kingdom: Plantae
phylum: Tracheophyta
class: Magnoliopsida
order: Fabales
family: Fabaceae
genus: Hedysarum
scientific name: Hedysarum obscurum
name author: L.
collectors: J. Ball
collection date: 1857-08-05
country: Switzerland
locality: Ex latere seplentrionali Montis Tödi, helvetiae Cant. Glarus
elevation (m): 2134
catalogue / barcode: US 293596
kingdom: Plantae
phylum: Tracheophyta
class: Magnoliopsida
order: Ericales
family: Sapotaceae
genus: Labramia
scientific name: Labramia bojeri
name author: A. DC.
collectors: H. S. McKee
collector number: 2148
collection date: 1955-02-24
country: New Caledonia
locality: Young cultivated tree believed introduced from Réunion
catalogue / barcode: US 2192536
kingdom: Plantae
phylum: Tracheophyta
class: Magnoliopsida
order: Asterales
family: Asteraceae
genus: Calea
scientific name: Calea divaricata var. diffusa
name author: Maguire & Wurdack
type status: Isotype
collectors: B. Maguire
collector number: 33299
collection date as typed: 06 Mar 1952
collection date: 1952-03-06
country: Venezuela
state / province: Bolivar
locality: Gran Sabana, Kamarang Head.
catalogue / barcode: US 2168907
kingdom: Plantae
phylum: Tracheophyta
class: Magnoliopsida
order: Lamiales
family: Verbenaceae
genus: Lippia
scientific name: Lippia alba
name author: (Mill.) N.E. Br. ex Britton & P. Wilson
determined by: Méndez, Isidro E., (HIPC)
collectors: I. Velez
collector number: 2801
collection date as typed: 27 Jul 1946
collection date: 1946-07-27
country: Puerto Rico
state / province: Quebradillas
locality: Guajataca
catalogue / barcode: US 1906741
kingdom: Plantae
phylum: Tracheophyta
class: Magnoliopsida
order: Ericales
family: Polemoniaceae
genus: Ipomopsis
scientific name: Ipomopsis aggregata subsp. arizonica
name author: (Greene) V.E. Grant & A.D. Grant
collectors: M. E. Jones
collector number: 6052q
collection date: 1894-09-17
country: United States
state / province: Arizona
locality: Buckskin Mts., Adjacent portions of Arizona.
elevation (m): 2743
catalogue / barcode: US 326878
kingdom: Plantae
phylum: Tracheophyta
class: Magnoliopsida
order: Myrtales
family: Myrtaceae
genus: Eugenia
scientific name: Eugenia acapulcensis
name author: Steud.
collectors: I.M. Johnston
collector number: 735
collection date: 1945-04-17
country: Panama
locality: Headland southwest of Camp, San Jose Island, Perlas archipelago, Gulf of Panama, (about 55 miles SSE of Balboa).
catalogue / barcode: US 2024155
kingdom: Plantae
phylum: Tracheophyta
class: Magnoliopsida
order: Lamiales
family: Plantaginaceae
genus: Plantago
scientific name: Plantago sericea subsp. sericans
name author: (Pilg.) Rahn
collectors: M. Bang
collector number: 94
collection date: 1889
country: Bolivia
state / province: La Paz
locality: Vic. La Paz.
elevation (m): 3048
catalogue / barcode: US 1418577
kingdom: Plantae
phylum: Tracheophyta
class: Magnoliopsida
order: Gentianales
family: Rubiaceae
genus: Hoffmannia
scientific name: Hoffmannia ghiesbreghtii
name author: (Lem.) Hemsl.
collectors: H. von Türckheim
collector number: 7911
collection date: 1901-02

Required work:
Give only the number of lines in the records above that contain the string "catalogue".

Response below:
7